Tuesday, December 9, 2008

How To Guarantee You'll Be Late For An Appointment

  1. Tell everyone at work that you MUST leave for an appointment at 5:30. FIVE THIRTY. 5-3-0.
  2. Call and confirm said appointment.
  3. Have completely insanely crazy day at work; stare incredulously at the clock that reads 5:25.
  4. At 5:43, still be at your desk.
  5. Finally leave. Forget computer cord and go back. Forget to shut light and go back.
  6. Seek an alternate route because your usual highway is shut down.
  7. Get caught behind the slowest driver in America as soon as you pull out of the parking lot.
  8. Somehow manage to find slowest driver in America's cousin on the highway. Follow him. Closely. Applaud when he moves over.
  9. Sit in ridiculous traffic due to accident re-route.
  10. Remember while driving that you don’t have any change for a tip. (Because the salon no longer allows you to put a tip on your credit card. WTF?)
  11. Scour the armrest for quarters.
  12. Emerge with only $1.50. Go back in for dimes.
  13. Debate calling and telling them you’re running late.
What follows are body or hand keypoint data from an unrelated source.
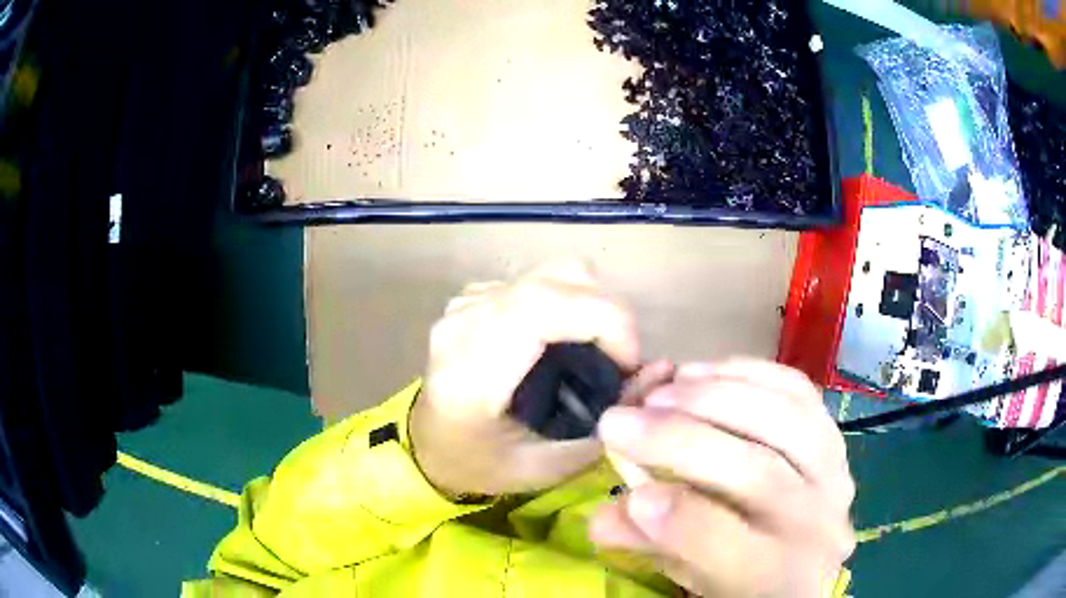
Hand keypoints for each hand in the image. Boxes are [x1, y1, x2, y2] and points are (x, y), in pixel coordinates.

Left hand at [411, 261, 671, 497]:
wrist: (428, 447)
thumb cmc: (481, 466)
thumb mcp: (548, 465)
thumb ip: (606, 425)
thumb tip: (662, 370)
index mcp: (471, 371)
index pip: (544, 308)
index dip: (606, 320)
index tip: (628, 364)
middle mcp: (465, 322)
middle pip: (557, 277)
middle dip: (609, 312)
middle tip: (620, 361)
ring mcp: (467, 302)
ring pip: (553, 272)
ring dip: (591, 305)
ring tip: (597, 353)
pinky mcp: (476, 296)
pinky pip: (538, 280)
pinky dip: (568, 302)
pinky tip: (563, 343)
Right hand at [591, 360, 855, 597]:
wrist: (805, 555)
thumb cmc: (742, 576)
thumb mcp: (691, 576)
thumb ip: (650, 546)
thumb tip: (605, 516)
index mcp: (779, 579)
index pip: (734, 550)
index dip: (680, 520)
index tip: (630, 494)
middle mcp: (820, 525)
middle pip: (759, 475)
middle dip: (681, 442)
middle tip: (620, 420)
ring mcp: (834, 472)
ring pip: (784, 421)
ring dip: (715, 396)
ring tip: (661, 390)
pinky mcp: (834, 433)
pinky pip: (798, 391)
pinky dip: (748, 373)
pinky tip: (703, 372)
Remember all the times they made YOU wait, and decide against it.
  14. Take the turn into the parking lot on two wheels. Park like an idiot.
  15. Smooth hair and walk in, head held high.
  16. Dump $4.00 in quarters, dimes and nickels on the counter and smile.

1 comment:

Sarah Elizabeth said...

Tipping the hairdresser is always awkward. I have no idea how much to leave? 10% 15% 20%?